_SOURCE MATERIAL_:
★ ★ ★

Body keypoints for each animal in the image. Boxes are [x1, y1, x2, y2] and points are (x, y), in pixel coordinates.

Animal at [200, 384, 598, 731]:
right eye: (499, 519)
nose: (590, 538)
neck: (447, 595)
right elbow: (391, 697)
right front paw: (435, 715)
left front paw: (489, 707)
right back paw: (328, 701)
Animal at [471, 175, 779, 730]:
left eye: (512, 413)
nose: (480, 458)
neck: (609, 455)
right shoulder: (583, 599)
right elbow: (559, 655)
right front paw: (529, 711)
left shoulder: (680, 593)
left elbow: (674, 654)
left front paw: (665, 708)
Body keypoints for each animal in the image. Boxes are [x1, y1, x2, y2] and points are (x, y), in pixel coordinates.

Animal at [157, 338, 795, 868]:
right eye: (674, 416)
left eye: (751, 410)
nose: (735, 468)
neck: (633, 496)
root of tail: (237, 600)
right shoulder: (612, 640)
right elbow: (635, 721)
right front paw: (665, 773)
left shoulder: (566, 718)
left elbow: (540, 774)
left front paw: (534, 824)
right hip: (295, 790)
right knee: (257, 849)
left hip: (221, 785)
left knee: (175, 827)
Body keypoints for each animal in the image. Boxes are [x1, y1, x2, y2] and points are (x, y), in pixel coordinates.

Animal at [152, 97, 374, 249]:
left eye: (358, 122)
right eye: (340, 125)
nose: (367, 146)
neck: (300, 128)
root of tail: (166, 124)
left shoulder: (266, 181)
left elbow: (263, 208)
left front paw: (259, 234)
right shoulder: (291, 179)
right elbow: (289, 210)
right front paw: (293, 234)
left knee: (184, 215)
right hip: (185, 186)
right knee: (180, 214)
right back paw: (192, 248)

★ ★ ★

_WHAT IS BEING ASKED_: Go through the listing and copy all of it exactly.

_ANSWER FOR THE TASK_:
Body keypoints for each animal in the image. Boxes are [x1, y1, x2, y2] and points are (x, y), in pixel coordinates.

Animal at [200, 384, 598, 731]:
right eye: (499, 519)
nose: (590, 538)
neck: (447, 595)
right elbow: (391, 697)
right front paw: (435, 715)
left front paw: (489, 707)
right back paw: (328, 701)
Animal at [471, 175, 779, 730]:
left eye: (512, 413)
nose: (480, 458)
neck: (609, 455)
right shoulder: (583, 599)
right elbow: (559, 655)
right front paw: (529, 711)
left shoulder: (680, 593)
left elbow: (674, 654)
left front paw: (665, 708)
Body keypoints for each animal in the image. Boxes are [x1, y1, x2, y2] and points are (x, y), in pixel coordinates.

Animal at [157, 338, 795, 868]:
right eye: (674, 416)
left eye: (751, 410)
nose: (735, 468)
neck: (633, 496)
root of tail: (237, 600)
right shoulder: (612, 640)
right elbow: (635, 721)
right front paw: (665, 773)
left shoulder: (566, 718)
left elbow: (540, 774)
left front paw: (534, 824)
right hip: (295, 790)
right knee: (257, 849)
left hip: (221, 785)
left knee: (175, 827)
Body keypoints for each animal in the image. Boxes are [x1, y1, x2, y2] and points are (x, y), in pixel coordinates.

Animal at [152, 97, 374, 249]:
left eye: (358, 122)
right eye: (340, 125)
nose: (367, 146)
neck: (300, 128)
root of tail: (166, 124)
left shoulder: (266, 181)
left elbow: (263, 208)
left front paw: (259, 234)
right shoulder: (291, 179)
right elbow: (289, 210)
right front paw: (293, 234)
left knee: (184, 215)
right hip: (185, 186)
right knee: (180, 214)
right back paw: (192, 248)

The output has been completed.